Washington, DC – U.S. Senators Kirsten Gillibrand (D-NY) and Cory Gardner (R-CO), U.S. Senate Minority Leader Charles E. Schumer (D-NY), and U.S. Representatives Carolyn B. Maloney (D-NY-12) and Peter King (R-NY-2) today stood with 9-11 first responders, survivors, their families, and Jon Stewart to announce Senate passage of the bipartisan Never Forget the Heroes: James Zadroga, Ray Pfeifer, and Luis Alvarez Permanent Authorization of the September 11th Victim Compensation Fund Act. The bill to make the 9-11 Victim Compensation Fund permanent passed the Senate by a vote of 97 to 2. Earlier this month, the bill passed the House of Representatives by a vote of 402-12, and it will now go to the President’s desk to be signed into law.

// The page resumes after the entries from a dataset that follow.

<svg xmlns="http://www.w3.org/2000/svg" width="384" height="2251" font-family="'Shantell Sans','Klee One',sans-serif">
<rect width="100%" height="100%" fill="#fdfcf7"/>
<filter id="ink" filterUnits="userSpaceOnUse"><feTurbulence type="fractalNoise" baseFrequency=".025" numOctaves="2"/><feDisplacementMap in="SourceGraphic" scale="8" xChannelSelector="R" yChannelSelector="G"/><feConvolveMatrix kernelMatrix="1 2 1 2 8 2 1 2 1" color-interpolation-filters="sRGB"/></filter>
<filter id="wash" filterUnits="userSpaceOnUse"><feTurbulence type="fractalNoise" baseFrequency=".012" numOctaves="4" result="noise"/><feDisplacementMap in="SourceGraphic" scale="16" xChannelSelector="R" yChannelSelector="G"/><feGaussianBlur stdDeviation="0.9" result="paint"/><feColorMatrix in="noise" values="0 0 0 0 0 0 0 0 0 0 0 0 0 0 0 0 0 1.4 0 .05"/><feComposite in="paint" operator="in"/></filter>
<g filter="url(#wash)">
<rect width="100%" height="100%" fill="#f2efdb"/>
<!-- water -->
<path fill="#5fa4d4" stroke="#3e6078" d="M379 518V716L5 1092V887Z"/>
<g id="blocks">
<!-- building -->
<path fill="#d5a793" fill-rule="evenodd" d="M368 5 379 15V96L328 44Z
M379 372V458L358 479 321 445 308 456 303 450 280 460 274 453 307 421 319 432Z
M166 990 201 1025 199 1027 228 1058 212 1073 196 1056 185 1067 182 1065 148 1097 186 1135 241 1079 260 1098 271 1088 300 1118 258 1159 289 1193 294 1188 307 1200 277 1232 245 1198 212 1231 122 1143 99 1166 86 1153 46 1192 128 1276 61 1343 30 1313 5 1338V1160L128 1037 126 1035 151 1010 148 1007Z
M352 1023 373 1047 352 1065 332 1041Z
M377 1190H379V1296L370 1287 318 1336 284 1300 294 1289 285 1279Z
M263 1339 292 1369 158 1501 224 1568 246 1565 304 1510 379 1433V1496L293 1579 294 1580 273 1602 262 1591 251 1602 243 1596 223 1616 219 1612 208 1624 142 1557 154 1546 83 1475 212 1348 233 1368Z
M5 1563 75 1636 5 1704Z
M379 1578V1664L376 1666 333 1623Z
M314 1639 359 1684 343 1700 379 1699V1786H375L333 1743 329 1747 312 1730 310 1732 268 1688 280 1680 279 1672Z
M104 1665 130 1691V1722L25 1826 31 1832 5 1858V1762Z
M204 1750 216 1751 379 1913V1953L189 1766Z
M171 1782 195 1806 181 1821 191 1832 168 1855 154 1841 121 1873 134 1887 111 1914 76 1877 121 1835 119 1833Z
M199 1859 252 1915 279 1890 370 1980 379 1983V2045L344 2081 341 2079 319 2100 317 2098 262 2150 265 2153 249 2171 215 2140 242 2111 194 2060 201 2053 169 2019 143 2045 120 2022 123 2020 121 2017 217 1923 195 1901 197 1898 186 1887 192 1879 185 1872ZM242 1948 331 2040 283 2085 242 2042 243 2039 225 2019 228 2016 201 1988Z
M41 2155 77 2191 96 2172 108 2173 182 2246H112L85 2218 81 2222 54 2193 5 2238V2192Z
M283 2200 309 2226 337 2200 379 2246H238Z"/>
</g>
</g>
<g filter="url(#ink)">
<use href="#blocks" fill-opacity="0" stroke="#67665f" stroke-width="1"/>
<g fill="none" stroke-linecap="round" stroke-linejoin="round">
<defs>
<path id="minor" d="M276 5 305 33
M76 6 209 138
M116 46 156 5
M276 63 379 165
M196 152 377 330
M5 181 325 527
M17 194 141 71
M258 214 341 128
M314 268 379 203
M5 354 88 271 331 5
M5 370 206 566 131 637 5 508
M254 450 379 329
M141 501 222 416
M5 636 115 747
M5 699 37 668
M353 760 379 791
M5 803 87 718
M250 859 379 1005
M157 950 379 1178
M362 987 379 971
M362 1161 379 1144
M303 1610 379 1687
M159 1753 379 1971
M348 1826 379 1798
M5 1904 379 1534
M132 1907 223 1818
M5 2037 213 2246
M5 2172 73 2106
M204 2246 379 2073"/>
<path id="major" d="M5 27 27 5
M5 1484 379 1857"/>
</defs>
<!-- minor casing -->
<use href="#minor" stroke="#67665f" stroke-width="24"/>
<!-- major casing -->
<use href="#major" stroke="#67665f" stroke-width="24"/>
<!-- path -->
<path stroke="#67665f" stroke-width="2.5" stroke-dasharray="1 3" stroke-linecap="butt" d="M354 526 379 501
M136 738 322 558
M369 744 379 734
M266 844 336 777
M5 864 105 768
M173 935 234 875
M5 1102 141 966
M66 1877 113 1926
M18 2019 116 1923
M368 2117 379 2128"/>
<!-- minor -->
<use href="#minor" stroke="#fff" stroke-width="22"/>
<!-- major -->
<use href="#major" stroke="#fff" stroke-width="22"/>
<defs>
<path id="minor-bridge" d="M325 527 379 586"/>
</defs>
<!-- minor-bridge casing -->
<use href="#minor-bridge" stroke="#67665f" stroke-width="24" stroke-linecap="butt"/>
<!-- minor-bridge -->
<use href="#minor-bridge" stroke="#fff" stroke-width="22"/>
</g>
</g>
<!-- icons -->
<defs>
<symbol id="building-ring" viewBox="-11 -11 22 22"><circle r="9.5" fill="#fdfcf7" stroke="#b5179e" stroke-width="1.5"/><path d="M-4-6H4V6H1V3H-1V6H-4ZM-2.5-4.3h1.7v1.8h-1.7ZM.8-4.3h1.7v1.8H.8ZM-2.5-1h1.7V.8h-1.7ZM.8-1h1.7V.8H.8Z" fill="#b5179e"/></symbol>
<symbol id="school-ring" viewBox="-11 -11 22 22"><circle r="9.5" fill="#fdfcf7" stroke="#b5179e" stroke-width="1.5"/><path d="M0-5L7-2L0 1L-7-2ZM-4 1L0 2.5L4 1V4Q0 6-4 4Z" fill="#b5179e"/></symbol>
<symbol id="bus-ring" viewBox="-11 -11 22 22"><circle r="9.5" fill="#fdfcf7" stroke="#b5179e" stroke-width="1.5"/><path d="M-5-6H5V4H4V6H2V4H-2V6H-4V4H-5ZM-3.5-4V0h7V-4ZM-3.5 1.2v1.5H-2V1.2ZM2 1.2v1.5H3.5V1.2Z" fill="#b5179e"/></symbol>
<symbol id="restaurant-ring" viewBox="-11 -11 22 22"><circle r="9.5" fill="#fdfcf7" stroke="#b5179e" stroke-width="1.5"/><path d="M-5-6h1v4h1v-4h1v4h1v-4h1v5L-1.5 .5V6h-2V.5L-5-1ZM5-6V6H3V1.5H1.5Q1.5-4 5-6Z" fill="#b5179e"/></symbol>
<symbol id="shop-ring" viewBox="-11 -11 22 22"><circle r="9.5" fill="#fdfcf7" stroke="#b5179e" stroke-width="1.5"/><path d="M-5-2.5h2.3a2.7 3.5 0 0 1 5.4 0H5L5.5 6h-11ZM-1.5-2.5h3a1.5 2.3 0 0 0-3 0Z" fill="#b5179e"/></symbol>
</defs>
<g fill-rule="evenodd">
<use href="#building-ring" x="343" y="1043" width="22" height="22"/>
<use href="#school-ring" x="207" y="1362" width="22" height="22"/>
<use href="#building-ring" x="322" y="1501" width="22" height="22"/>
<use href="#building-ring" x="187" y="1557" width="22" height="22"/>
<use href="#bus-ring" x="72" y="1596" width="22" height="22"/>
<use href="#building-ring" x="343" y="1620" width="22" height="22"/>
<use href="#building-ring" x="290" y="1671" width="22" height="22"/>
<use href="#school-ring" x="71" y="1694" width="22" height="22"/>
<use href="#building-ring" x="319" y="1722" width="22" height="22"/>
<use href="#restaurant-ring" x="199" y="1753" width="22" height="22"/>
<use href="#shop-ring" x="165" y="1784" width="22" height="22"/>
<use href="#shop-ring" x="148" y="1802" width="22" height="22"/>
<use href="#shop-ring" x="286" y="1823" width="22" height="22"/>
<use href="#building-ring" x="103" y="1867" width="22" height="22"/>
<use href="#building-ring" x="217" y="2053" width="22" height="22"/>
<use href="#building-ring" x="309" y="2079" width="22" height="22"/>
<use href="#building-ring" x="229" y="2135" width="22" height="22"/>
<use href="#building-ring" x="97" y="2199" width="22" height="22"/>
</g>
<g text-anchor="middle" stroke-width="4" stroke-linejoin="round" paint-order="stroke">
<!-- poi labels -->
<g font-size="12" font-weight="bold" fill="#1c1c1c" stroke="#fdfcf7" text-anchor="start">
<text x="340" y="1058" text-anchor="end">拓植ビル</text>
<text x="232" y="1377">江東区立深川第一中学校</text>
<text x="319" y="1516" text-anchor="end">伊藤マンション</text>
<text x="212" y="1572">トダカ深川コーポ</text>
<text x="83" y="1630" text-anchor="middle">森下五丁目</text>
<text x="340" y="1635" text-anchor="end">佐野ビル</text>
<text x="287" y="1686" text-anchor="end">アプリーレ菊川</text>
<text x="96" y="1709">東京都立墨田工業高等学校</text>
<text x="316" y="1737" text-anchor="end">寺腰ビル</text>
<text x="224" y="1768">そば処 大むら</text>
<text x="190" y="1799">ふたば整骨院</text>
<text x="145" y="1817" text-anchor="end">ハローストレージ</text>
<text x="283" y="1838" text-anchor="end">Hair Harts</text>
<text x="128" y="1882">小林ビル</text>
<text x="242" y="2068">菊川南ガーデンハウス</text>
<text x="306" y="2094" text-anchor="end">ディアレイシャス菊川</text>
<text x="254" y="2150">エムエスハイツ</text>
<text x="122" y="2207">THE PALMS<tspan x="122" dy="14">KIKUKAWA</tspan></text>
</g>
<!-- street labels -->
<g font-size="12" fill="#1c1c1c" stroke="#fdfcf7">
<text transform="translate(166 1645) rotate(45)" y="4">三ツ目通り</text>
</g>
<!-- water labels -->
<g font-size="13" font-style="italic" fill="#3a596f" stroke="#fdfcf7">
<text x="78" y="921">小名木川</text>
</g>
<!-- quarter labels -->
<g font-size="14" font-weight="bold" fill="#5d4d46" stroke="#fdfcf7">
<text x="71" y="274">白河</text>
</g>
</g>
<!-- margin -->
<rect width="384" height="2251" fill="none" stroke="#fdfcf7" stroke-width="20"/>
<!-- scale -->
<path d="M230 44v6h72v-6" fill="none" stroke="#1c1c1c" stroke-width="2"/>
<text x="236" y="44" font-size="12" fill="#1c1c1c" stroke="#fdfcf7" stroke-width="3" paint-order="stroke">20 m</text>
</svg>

“This bill sends a powerful signal from our nation, from Congress, and from all the people we represent in all 50 states that we will never forget what our 9-11 heroes did for us,” said U.S. Senator Kirsten Gillibrand. “This bill is for every single person who decided in that terrible moment – when we were attacked, when we were vulnerable, and we were scared – to do the unthinkable: to risk their lives for total strangers and sacrifice their bodies for our country. It is for every person who spent days, weeks, and months on the pile, and has had to suffer physical and mental scars for years because of that heroic work. It is for every survivor who lived in a home or went to school downtown when the government told them the air was safe to breathe. The Senate promised that we would “never forget,” and today we finally lived up to that promise. We will never forget our 9-11 heroes and we will never stop helping them when they are in need – and now, once and for all, they can finally exhale and go home to be with their families. This day is long overdue, and now I urge President Trump to immediately sign this bill into law.”
“On September 11th, 2001, first responders didn’t hesitate for a second when our nation needed them the most. Today Congress made good on our country’s promise to never forget the heroism, service, and sacrifices from 9-11,” said U.S. Senator Cory Gardner. “Permanent reauthorization of the 9-11 Victim Compensation Fund is not just a New York, Washington, or Pennsylvania issue. It is an American issue. The heroes of 9-11 are living across the country, including in Colorado. While this bill will not stop 9-11 first responders from becoming ill, it gives them the support they’ve earned and desperately need. I look forward to the president quickly signing this bill into law.”
“For too long we’ve waited to settle this matter; too many people have put up partisan roadblocks along the way. But now we are here, exiting a dark tunnel to guarantee—once and for all—that the heroes who rushed to the towers eighteen years ago will no longer have to worry about compensation for their families,” said U.S. Senator Charles Schumer. “These men and women, many of them sick, some of them gravely so, won’t have to return to Congress anymore to fight for the compensation that should always have been a given. They will be able to go home, attend to their illnesses, their family members, and their friends. From the bottom of our hearts, we thank each and every one of them.”
“Today, the Senate joined with 402 Members of the House in telling the 9-11 community that we meant it when we vowed to Never Forget,” said U.S. Representative Carolyn Maloney. “The true Twin Towers of New York are the FDNY and the NYPD, and fully funding and permanently authorizing the 9-11 Victim Compensation Fund is the least we can do to honor their sacrifices. I will not rest until the September 11th Victim Compensation Program is made permanent and we finally turn our promise to Never Forget into law. I hope the President signs this legislation quickly, so we can finally give these heroes the peace of mind they deserve.”
On February 15, 2019, the September 11th Victim Compensation Fund announced that due to a funding shortfall, injured and ill 9-11 responders and survivors will receive cuts to the awards that they were expecting of 50% for pending claims and 70% for future claims.
In the years since 9-11/2001, thousands of 9-11 responders and survivors have become ill and many have lost their lives from exposure to a toxic cocktail of burning chemicals, pulverized drywall and powdered cement that was present at Ground Zero. After years of urging Congress to act, in 2010 and again in 2015, legislation was passed to provide medical monitoring and treatment through the World Trade Center Health Program until 2090. However, the September 11th Victim Compensation Fund was only extended until 2020 and the money is already running out. Now, thousands are facing dramatically reduced awards and without this legislation, the VCF will actually be closing next year just as thousands more 9-11 responders and survivors are expected to be diagnosed with 9-11 cancers.
This legislation is designed to ensure that the VCF is fully funded and will remain open for those who will become ill in the future. A veto-proof bipartisan majority of the United States Congress cosponsored this legislation.